LE gros point noir de la version XC, c’est l’absence de tige de selle télescopique. Avec moins de débattement, un comportement plus vif et délicat, le Scalpel Team aurait absolument besoin de cet accessoire pour être plus à l’aise en descente et profiter encore plus du tempérament ainsi que des performances de l’engin. Rien que cette tige de selle change tout sur le SE, et le rend beaucoup plus sûr et agréable en descente, où il garde un petit grain de folie bien agréable.

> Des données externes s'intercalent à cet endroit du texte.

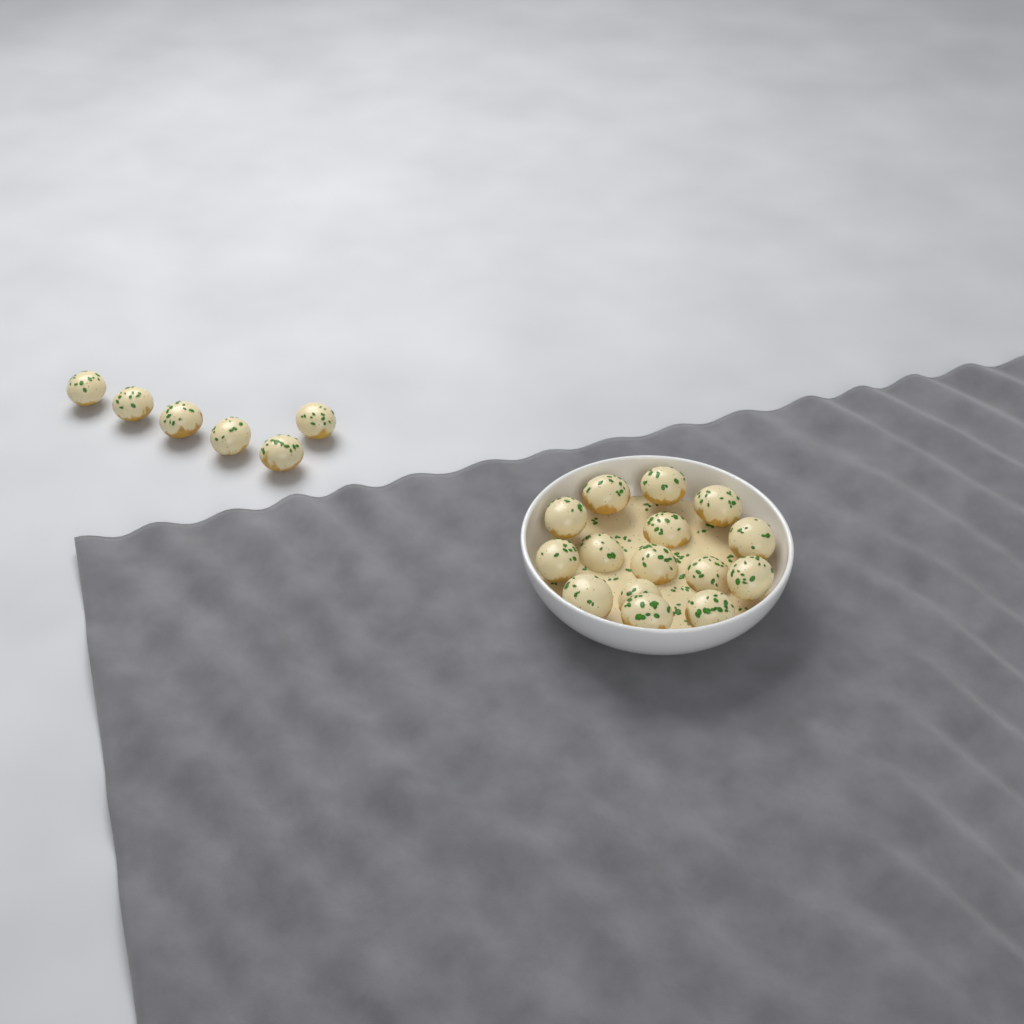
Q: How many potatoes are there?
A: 21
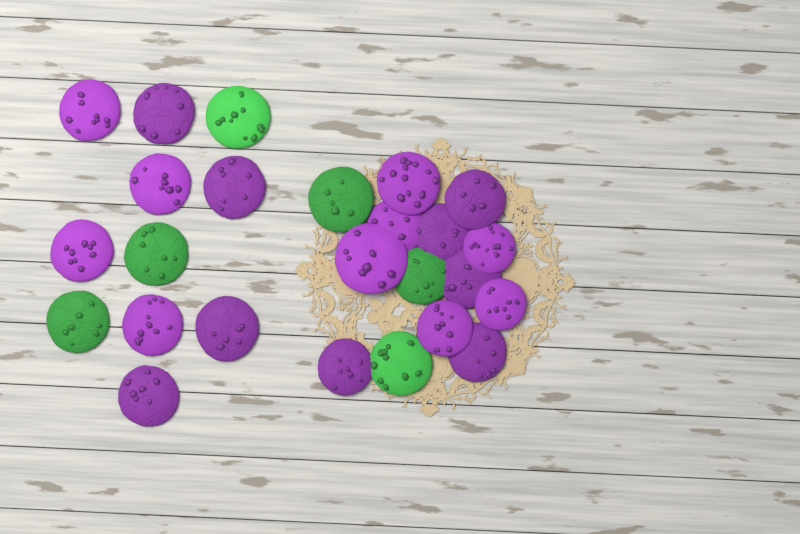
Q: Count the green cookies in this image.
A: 6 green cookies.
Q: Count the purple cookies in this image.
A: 19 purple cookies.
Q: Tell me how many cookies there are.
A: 25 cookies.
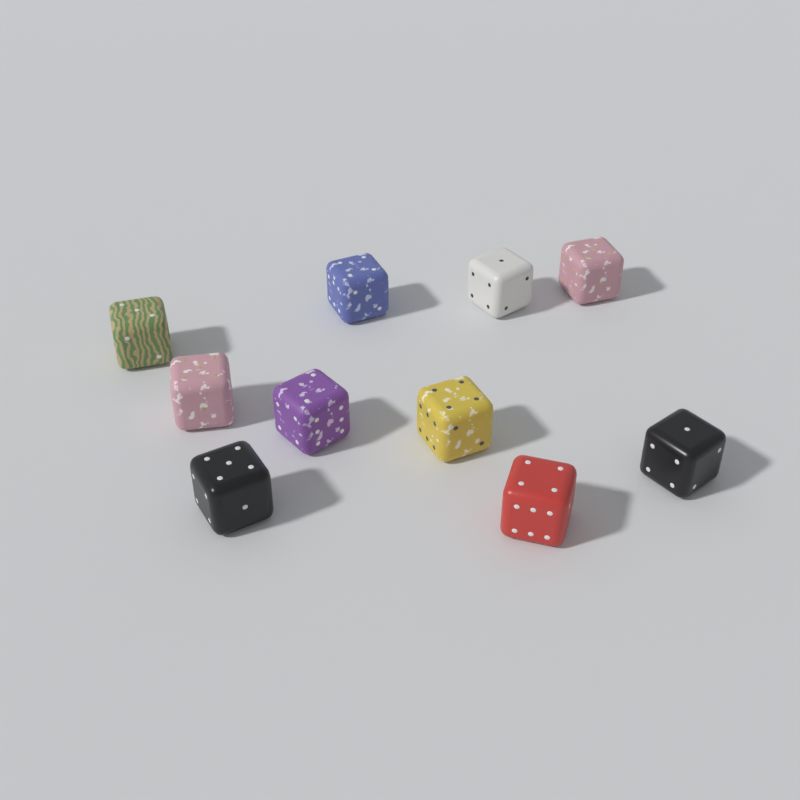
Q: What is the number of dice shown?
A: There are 10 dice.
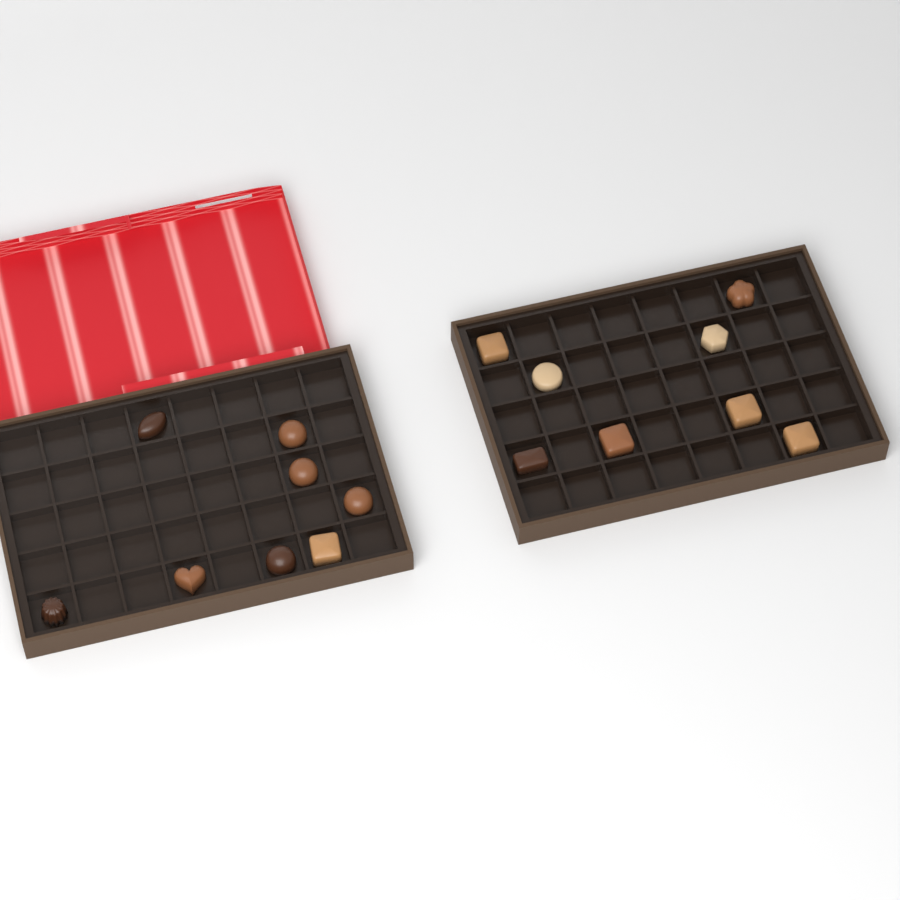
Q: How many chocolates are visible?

Sur tout ce qui est transmission et freinage, la confrontation directe entre XT et XTR montre que du strict point de vue du fonctionnement, il n’y a quasi plus de différence entre les deux. Seul le poids et le côté luxueux du XTR confirment son exclusivité, mais le XT apparaît clairement comme le choix malin pour qui ne veut pas dépenser son argent là où cela ne se sent pas directement. C’est vrai aussi au niveau des freins, pour lesquels nous avons même eu tendance à trouver les XT un poil plus agréables.

Sur le long terme

Tester un vélo longtemps, c’est aussi pouvoir se rendre compte de son vieillissement, des petites choses qui apparaissent avec le temps. Force est de constater que dans l’ensemble, les deux ont très bien supporté un usage assez intensif pendant plusieurs mois. Les transmissions sont peu marquées, les freins ont juste nécessité un changement de plaquettes mais rien de plus, et même s’ils ont quelques griffes inévitables, les cadres ont tous les deux gardé leur superbe. La teinte beige du Scalpel SE semble toutefois un peu moins sensible aux rayures que le noir brillant du modèle XC Team.

Les roues ont aussi très bien résisté, sans prendre le moindre voile ou saut, et fait remarquable, nous n’avons pas non plus rencontré la moindre crevaison. Au cas où, le fait de disposer sur sa machine d’un petit kit de réparation semi-intégré est aussi un bel atout. C’est le genre de détail que nous apprécions beaucoup et qui peut éviter bien des galères. Cela dit, si le multi-outil est bien intégré, il faudrait selon nous revoir la fixation du kit de mèches et de la cartouche de CO2. La courroie censée tenir le tout est fort lâche et ses petits œillets ont fini par se déchirer sur les deux vélos. Elle est facilement remplaçable, mais c’est dommage. On regrette aussi que le kit de mèche ne soit pas à 100% sécurisé lorsqu’on ne met pas de cartouche de CO2 ou de pompe par-dessus, car sans cela, la sangle reste trop lâche pour le maintenir correctement.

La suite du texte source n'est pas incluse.